A lot of people talk today about structural discrimination, implicit bias and corporate sin. Personally, I prefer to talk about idolatry at this point because I think that gives us the best sense of what is going on in Biblical terms. At this stage we are talking about a society where consistently people find that they experience discrimination. They are excluded from jobs, they are disproportionately more likely to come under police scrutiny, to struggle with education and to suffer from the worst housing conditions. In church they find that they are less likely to be given the opportunity to serve with their gifts. These are also the sorts of issues that are wrapped up under the umbrella label “social justice.” Often those involved in the discrimination are not consciously singling some people out. It just seems to be that the structures of society are set up to favour some and exclude others.
Why do I refer to it as idolatry? Well, Psalm 115:6-8 reads
4Their idols are silver and gold,
the work of human hands.
5They have mouths, but do not speak;
eyes, but do not see.
6They have ears, but do not hear;
noses, but do not smell.
7They have hands, but do not feel;
feet, but do not walk;
and they do not make a sound in their throat.
8Those who make them become like them;
so do all who trust in them.
Notice two things here. First of all, there is the sheer uselessness of idols, they are deaf, blind, unable to speak or to smell, they cannot act. Idols are helpless. They cannot do anything for their worshippers. They cannot even benefit from the worship offered to them.

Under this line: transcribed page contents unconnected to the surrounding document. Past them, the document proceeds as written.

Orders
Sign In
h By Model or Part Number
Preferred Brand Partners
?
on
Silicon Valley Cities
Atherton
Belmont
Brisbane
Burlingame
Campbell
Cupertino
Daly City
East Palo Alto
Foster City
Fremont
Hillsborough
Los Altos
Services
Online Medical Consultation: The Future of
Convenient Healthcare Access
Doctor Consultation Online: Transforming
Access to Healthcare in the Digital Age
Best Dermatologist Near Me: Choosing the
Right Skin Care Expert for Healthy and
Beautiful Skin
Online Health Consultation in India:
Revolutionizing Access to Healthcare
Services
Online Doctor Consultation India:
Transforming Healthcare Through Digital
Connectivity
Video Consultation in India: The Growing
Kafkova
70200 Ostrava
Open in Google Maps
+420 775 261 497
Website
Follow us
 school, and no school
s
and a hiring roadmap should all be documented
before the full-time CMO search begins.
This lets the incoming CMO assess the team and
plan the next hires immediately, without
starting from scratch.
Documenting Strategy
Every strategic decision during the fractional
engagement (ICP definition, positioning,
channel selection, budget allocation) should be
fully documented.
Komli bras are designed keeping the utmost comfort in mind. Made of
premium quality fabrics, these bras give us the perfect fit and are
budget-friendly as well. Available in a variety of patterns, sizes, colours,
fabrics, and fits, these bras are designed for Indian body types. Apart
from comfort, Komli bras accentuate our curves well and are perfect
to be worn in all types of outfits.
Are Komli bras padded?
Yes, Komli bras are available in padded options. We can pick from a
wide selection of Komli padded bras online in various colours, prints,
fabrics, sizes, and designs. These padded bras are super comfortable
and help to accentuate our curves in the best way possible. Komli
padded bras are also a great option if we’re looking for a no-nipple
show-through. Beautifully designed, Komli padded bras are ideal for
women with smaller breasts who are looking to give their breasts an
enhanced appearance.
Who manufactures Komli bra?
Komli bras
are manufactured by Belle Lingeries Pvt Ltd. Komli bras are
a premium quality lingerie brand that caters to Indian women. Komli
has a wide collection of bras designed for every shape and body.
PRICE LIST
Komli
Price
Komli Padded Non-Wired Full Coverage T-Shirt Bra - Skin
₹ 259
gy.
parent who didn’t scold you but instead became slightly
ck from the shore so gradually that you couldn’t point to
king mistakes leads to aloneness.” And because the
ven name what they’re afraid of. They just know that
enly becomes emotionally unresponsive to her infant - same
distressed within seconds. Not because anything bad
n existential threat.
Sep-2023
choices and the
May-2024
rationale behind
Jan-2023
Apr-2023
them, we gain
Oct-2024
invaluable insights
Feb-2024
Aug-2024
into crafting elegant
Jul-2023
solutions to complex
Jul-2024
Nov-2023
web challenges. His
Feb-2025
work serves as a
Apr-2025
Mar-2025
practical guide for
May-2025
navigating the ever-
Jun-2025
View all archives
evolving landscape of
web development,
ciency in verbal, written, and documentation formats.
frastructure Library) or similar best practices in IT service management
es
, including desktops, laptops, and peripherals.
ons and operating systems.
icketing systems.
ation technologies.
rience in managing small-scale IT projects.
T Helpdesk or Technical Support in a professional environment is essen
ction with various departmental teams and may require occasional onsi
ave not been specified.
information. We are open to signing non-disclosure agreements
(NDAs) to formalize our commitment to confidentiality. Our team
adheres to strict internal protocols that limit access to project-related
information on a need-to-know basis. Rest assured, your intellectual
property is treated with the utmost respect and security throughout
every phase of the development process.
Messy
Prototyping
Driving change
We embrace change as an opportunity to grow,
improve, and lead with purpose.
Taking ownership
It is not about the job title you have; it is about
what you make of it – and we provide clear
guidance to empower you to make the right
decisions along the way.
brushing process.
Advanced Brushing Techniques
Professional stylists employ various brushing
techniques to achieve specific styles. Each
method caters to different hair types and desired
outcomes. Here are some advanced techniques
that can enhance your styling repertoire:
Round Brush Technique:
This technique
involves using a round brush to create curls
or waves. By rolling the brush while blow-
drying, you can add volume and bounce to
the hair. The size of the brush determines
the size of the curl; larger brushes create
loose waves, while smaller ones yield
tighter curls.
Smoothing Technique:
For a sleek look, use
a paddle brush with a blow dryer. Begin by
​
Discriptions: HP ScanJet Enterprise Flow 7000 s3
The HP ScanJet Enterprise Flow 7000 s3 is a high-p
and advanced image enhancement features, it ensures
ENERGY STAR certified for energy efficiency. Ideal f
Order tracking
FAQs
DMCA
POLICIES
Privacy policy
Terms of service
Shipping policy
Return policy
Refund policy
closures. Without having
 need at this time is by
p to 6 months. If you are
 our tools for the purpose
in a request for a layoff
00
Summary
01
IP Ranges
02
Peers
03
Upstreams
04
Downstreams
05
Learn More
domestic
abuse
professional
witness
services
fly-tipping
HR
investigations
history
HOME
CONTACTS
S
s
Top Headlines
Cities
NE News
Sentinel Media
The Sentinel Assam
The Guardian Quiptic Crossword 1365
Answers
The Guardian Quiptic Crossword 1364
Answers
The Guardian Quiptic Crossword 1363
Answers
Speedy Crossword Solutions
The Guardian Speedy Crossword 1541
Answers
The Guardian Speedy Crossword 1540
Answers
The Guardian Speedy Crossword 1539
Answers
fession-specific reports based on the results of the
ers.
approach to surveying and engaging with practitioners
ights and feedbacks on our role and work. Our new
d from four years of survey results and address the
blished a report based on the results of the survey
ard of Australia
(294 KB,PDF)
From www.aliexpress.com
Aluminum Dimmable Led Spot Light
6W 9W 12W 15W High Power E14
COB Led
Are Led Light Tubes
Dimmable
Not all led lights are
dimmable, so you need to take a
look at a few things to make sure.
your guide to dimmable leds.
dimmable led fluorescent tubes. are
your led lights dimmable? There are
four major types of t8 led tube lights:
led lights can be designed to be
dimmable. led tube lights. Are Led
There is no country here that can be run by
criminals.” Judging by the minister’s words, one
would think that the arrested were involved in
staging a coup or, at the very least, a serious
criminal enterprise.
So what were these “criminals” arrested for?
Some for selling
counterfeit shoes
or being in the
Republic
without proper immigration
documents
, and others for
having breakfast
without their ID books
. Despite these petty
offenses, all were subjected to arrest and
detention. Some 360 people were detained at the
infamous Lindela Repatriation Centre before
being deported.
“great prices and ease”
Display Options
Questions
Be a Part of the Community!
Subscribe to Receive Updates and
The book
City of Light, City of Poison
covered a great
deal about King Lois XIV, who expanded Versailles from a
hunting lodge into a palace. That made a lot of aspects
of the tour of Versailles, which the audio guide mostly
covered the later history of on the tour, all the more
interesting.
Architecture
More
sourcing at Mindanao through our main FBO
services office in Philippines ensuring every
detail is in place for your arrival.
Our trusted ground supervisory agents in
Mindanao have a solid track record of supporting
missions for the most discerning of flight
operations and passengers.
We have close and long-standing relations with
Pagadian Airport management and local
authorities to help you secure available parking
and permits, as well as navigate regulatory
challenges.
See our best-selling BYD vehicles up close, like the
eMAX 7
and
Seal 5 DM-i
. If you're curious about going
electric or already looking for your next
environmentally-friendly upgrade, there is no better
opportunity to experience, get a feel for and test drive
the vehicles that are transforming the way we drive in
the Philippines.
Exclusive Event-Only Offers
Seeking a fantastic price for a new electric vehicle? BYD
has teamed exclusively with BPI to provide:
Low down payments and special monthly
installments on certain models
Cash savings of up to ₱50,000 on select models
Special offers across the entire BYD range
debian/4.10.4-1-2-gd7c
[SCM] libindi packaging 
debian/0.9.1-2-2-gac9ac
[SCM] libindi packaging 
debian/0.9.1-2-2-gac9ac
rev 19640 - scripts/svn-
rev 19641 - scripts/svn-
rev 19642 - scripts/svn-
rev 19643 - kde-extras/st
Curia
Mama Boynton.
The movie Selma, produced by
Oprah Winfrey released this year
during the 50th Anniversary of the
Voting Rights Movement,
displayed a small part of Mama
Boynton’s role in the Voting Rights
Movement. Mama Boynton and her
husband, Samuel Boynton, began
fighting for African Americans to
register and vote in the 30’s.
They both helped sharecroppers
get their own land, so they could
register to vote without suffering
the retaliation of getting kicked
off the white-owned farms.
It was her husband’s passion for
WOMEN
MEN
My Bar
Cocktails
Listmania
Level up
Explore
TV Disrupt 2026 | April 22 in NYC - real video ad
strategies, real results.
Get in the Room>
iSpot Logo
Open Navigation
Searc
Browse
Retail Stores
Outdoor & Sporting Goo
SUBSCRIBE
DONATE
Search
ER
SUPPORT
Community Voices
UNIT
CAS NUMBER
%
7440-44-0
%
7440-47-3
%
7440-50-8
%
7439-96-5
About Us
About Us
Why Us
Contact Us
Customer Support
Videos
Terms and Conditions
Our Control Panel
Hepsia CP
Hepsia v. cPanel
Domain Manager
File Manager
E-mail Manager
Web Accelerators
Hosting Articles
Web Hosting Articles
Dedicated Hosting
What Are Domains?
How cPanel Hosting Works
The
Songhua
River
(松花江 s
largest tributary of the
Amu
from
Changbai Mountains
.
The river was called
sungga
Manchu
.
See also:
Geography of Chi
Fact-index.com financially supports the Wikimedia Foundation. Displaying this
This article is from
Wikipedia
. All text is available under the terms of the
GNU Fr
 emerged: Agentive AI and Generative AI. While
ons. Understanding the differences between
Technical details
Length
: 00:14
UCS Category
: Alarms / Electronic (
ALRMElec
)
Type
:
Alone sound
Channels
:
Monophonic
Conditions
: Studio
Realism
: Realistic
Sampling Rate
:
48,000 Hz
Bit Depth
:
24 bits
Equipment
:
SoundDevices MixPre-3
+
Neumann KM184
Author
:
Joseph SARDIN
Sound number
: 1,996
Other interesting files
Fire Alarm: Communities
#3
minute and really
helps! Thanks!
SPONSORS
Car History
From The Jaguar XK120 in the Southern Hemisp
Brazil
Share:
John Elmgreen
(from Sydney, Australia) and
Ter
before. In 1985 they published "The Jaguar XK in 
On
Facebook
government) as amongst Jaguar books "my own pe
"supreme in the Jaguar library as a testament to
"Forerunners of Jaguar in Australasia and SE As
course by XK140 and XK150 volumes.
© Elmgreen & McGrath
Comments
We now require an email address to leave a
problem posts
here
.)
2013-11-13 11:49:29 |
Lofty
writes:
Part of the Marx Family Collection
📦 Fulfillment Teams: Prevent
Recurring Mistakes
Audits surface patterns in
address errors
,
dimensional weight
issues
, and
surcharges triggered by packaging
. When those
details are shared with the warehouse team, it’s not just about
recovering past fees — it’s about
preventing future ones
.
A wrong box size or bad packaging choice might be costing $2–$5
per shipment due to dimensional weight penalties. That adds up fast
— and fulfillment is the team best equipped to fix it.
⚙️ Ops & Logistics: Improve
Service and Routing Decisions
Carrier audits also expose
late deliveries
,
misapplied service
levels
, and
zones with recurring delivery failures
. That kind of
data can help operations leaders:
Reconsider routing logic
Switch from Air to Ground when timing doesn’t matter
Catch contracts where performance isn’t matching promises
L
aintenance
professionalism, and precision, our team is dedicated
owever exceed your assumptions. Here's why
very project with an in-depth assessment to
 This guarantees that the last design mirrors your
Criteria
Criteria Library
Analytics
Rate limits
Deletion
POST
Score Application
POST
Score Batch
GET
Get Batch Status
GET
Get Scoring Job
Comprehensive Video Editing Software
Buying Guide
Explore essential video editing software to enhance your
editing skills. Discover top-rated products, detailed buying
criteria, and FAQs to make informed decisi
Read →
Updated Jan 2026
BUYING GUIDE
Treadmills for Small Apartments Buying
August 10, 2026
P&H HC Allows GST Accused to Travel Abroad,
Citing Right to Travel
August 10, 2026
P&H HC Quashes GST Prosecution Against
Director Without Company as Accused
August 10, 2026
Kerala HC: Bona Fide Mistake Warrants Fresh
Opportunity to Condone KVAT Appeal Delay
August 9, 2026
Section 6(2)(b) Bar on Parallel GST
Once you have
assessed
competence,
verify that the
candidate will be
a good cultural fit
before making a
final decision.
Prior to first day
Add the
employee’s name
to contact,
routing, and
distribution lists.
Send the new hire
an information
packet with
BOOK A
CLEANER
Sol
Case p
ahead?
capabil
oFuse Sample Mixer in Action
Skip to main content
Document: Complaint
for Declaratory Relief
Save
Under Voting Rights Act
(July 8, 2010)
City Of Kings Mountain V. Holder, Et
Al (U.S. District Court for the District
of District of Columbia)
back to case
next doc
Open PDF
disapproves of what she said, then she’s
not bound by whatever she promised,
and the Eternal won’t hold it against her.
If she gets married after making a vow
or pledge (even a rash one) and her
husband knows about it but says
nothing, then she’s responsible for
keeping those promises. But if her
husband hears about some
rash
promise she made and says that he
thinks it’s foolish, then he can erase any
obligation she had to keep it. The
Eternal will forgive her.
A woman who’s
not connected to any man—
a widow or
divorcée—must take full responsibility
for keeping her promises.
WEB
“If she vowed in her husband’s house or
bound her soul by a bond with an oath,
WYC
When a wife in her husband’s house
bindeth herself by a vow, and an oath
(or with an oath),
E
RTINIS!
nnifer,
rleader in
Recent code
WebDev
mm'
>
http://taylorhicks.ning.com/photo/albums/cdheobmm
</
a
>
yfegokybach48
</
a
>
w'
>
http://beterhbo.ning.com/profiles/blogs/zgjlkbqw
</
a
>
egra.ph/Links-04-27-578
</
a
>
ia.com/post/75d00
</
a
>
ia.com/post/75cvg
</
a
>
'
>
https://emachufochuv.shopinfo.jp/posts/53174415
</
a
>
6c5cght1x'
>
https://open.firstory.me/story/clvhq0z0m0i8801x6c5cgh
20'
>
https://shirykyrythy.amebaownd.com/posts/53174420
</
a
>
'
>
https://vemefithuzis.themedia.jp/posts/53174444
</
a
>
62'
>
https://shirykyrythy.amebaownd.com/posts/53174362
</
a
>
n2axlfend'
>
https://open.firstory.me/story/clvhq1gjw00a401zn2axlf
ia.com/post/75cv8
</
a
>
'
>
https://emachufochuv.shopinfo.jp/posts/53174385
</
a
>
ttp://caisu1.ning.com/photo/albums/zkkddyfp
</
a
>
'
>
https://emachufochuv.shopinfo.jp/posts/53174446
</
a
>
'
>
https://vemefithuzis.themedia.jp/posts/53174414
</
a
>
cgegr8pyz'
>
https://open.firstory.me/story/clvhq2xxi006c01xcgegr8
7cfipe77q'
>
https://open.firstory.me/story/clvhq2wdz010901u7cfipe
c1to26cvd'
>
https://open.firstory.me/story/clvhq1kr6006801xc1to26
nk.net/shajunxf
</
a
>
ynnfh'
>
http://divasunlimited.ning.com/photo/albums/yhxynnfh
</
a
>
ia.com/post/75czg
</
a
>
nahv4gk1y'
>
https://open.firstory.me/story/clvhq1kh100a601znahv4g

Secondly, notice that idol worshippers become like their idols. This means they they become useless and helpless too. I think this is generally true in that we become useless like the idols we worship. However, there us a cultural aspect here. Greg Beale has observed that Israel’s idolatry, especially her stiff neck appears to reflect the specific form of idols chosen for worship. A nation and a culture will become increasingly like its idols so that the culture itself is idolatrous. When this happens then those people who most reflect the idolatrous characteristics and values are moved to the forefront and those who do not share them are ignored, excluded, isolated. This is the root cause of nationalism and racism. It is one of the reasons why we want to be with people who are like us.
What this means is that someone may not consciously be racist in their thoughts and attitudes and yet the whole of society is structured in an idolatrous way which means that the person who does not conform to the idolatry of the age is restricted and excluded. Christians of all people should be alert to this as we see the results of secular idolatry as it pushes us to the margins and beyond.
The point then is that a person may not be consciously sinning in a specific manner when racial discrimination is at work. However, they may have allowed themselves to be conformed to this world. When Christians choose to speak up on systemic and structural issues, what we are in effect saying is that we refuse to conform to this world, we refuse to bow our knees to idols.
In the case of George Floyd, we cannot read into the policeman’s heart to say for definite that he was a sinner in regard to racism, although evidence in his trial may or may not lead us to that conclusion. We will be able to judge whether or not a crime was committed. Furthermore, many people see the evidence of idolatry at work which means that black people are more likely to find themselves in such types of confrontation.
Our response as Christians should be to
- Ensure that where there is a crime that it is reported and the relevant authorities enabled to deliver justice.
- Challenge, rebuke and correct sin
- Resist being conformed to the idols of our age.